Die Sprecher wiesen darauf hin, dass das Wetterphänomen El Niño Niederschlagsmuster durcheinanderbringt und die landwirtschaftliche Produktion bedroht. Klimabedingte Schocks in ländlichen Gemeinden könnten ihrer Ansicht nach die Nahrungsmittelpreise destabilisieren, Märkte erschüttern und die globale Ernährungssicherheit gefährden. Familienbetriebe, die mehr als die Hälfte der weltweiten Kalorien produzieren, spielen dabei eine zentrale Rolle für den Erhalt ländlicher Existenzgrundlagen.

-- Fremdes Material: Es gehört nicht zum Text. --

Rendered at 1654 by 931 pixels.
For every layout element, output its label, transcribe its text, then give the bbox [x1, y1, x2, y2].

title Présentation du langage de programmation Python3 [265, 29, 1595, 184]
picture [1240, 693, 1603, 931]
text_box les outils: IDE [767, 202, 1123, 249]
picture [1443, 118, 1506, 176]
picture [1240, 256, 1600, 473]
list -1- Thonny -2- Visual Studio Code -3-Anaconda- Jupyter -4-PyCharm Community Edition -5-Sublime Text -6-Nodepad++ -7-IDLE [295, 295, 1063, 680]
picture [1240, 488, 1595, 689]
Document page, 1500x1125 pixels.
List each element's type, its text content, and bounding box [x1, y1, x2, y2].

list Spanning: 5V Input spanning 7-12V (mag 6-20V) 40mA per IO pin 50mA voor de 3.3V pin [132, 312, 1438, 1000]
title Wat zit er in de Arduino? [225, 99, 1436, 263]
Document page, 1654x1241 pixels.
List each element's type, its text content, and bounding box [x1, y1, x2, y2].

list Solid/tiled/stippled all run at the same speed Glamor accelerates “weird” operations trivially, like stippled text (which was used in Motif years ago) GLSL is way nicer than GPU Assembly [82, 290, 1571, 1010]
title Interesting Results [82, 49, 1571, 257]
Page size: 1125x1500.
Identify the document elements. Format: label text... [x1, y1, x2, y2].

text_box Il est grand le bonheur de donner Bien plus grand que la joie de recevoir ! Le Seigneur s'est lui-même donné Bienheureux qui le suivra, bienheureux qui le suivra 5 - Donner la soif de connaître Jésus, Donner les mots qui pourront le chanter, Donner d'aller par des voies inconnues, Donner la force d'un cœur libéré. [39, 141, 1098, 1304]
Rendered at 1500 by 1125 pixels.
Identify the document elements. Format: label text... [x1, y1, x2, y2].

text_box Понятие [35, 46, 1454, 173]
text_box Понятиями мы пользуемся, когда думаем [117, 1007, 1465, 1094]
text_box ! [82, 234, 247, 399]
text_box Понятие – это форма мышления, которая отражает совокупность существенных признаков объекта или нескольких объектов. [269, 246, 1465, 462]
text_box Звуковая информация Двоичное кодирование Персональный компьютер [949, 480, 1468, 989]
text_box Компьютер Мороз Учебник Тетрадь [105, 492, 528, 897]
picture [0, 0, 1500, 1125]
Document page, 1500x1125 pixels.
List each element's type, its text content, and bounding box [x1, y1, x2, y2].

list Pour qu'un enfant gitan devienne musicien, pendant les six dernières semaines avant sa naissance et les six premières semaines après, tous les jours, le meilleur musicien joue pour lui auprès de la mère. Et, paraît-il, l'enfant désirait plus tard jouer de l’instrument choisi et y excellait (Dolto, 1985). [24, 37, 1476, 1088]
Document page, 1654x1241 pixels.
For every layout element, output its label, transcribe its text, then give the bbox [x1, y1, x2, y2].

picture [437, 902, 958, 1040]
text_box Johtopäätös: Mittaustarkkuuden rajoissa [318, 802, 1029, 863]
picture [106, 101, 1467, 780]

Trotz ihrer Bedeutung erhalten nur 0,36 Prozent der internationalen Klimafinanzierung für Anpassungsmaßnahmen direkt Kleinbäuerinnen, Kleinbauern und ihre Organisationen. Das Bündnis Family Farmers for Climate Action schlug daher einen Resilienz- und Ermächtigungsfonds für Bäuerinnen und Bauern vor, um den Zugang zu Fördermitteln zu verbessern. Als vielversprechende Lösungsansätze wurden bäuerlich getragene Konzepte wie agroökologische und naturverträgliche Methoden hervorgehoben, die die Widerstandsfähigkeit stärken und die Artenvielfalt schützen.
Die Unterstützung von Familienbetrieben gilt als entscheidend für die globale Ernährungssicherheit und nachhaltige Landnutzung. Das Bündnis betonte, dass eine gezieltere Verteilung von Klimageldern an Bauernorganisationen deren Anpassungsfähigkeit deutlich verbessern könnte. Ihr Appell zielt darauf ab, eine stabilere Zukunft für Landwirtinnen und Landwirte sowie die weltweiten Ernährungssysteme zu sichern.